You don’t have unlimited time. Putting an old OS on new hardware, however common, is one of the quickest ways to discover how good your PC supplier isn’t. While XP’s official life has been extended, unofficially top support and developer resources begin moving to the new platform once it starts shipping – leaving the marginal or outsourced talent behind.

This means that, starting this month, support on XP will start to degrade over time. Getting things done efficiently on that platform will be increasingly difficult. Depending on how complex the environment is this could become painful in 12 months and very painful in 24, as the needed resources become less and less capable of dealing with complex support requests.

This isn’t just a question of Microsoft support. People like to work with the most up-to-date tools, and the best support people often get to vote on what platforms they will support. This extends downtime, results in cascading problems where one thing being fixed breaks something else. Ugly things can happen to support budgets and internal user satisfaction metrics. Not to mention pissing off influential executives.

Timing and Preparation

Unless you set a budget last year, you aren’t doing Vista this year. However, some folks are and you probably should be watching them closely for tips and to get a sense for how you will build justification for your own upgrade.

The next window, no pun intended, is in 2008. So you’d better be thinking about setting a budget this year to at least get those who are likely to be the most exposed on current generation hardware migrated to Vista during your best 2008 deployment period. You should also begin cycling in Vista as part of the hardware renewal cycle as soon as software qualification is done. And that should probably enter planning even sooner.

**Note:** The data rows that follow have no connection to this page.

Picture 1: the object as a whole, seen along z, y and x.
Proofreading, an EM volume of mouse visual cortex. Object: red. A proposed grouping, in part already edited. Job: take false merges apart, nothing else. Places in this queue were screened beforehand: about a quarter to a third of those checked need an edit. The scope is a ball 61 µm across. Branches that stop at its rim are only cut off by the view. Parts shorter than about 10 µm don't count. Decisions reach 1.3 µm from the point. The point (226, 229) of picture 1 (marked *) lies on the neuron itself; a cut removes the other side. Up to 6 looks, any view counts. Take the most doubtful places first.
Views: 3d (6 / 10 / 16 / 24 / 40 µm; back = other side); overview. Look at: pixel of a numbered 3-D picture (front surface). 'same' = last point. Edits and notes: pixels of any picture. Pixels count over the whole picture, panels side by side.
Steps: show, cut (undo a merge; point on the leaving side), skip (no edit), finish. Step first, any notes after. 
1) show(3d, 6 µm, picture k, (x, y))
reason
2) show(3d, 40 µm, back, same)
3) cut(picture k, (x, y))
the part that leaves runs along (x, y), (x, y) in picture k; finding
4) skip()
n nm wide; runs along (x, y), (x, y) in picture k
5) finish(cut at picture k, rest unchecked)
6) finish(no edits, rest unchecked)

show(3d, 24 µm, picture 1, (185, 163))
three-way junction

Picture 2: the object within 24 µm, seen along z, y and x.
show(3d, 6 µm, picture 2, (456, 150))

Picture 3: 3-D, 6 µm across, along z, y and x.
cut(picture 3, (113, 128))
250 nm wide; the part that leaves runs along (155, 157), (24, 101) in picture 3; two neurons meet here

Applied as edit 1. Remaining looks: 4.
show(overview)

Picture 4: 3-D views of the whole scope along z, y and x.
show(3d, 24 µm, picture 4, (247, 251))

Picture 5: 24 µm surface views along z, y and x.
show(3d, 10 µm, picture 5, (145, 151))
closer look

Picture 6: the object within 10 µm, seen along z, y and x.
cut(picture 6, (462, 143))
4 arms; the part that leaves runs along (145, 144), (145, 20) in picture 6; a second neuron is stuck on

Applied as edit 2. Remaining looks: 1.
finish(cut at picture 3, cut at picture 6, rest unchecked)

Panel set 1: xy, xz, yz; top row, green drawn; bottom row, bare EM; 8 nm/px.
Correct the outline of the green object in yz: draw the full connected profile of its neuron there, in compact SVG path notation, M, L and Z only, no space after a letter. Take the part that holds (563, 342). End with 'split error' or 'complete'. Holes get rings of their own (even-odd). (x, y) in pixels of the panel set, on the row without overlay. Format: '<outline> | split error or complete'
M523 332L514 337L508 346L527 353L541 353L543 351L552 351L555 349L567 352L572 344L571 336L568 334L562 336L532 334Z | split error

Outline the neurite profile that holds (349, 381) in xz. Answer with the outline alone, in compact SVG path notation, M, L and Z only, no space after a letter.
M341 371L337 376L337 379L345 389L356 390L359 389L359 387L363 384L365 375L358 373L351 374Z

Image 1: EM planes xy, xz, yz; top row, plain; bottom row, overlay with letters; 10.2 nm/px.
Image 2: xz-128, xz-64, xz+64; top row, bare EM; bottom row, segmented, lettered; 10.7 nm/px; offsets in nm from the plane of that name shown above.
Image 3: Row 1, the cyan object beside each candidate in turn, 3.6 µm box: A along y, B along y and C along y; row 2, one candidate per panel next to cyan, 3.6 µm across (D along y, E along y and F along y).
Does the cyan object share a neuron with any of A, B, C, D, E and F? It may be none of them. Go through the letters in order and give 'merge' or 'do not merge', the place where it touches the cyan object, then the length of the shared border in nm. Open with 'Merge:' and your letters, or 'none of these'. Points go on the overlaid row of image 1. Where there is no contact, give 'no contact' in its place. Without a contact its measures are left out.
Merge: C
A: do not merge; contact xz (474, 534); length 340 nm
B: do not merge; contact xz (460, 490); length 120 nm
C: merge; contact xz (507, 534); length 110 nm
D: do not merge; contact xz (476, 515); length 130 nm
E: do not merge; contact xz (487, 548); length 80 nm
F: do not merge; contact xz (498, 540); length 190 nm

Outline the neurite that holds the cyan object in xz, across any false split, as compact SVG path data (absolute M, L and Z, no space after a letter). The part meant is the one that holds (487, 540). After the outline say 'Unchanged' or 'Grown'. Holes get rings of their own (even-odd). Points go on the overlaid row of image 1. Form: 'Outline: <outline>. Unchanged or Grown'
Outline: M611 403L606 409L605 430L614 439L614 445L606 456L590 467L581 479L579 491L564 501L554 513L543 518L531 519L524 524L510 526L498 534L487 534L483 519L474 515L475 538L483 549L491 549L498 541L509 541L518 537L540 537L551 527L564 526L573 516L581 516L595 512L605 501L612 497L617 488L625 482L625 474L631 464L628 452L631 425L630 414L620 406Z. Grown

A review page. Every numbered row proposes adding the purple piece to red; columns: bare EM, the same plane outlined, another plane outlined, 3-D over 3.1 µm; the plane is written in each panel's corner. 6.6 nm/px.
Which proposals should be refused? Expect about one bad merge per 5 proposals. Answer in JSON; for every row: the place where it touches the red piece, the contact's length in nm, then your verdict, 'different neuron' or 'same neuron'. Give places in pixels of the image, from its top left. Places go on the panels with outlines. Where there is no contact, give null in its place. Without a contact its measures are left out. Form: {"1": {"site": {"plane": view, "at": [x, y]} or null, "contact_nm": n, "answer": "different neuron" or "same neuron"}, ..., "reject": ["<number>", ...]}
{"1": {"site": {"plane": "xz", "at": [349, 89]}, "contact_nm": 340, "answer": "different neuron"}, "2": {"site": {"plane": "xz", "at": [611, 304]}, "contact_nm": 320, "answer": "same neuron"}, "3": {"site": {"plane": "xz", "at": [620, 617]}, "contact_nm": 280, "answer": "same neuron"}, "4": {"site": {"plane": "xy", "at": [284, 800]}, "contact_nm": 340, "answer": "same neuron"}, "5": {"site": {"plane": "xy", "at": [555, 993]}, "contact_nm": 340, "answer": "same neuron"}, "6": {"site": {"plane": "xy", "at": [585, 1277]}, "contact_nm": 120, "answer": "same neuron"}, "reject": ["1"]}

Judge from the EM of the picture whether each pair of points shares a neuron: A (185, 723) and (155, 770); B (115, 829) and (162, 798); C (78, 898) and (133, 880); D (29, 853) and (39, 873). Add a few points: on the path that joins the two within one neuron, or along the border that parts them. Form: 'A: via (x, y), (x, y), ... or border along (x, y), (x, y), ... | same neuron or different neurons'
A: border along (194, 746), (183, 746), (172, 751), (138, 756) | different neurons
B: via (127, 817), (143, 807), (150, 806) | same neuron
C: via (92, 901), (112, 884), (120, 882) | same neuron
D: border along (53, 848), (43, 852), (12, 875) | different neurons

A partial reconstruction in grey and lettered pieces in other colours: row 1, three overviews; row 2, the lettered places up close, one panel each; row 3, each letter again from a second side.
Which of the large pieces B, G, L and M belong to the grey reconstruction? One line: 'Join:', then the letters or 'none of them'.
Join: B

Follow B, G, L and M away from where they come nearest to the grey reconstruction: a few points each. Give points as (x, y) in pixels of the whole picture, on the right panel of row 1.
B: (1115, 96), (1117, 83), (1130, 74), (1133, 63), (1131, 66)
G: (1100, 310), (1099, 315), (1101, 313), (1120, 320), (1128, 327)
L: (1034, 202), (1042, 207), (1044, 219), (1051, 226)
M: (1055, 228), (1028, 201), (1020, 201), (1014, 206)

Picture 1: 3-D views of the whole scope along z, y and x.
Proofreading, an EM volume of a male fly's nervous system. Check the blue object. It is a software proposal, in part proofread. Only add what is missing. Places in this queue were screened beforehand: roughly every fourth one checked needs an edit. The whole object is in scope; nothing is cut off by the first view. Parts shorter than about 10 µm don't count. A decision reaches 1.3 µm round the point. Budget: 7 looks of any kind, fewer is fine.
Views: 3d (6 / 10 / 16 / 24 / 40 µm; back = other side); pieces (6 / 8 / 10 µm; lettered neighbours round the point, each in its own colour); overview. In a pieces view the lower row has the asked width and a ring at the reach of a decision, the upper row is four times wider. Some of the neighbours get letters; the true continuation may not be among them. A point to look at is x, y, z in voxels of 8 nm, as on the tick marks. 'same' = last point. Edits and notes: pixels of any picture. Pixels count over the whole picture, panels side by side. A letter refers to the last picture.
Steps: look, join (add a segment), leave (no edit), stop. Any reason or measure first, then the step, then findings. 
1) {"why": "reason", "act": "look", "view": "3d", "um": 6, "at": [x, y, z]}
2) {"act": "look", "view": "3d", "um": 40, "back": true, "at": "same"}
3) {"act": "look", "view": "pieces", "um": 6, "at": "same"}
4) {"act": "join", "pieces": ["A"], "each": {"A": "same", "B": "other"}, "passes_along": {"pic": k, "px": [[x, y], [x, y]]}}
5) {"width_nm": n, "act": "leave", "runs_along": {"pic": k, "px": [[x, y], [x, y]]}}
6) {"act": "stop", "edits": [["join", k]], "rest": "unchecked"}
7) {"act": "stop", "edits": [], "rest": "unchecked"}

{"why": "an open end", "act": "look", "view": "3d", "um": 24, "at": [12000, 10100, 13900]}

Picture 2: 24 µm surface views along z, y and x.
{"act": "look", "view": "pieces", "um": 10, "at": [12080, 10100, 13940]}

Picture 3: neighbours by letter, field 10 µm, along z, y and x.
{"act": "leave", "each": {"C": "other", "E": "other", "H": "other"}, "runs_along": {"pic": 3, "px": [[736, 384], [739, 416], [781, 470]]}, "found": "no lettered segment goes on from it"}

It would be wise to put some of your lead people on Vista immediately and pick up a book called Windows Vista Secrets for them to use as a reference so they can begin to get comfortable with the product and test compatibility with core internal apps. These lead users will become kind of an interoperability bellwether as to how well you can integrate Vista in your shop while much of the rest of the machines still run Windows XP.

Whether you actually move in 2007, 2008, or 2009, start your planning now and make sure you’re capable of responding intelligently with a plan when your executives ask for one. Because, chances are, given current trends, before the end of this year they probably will.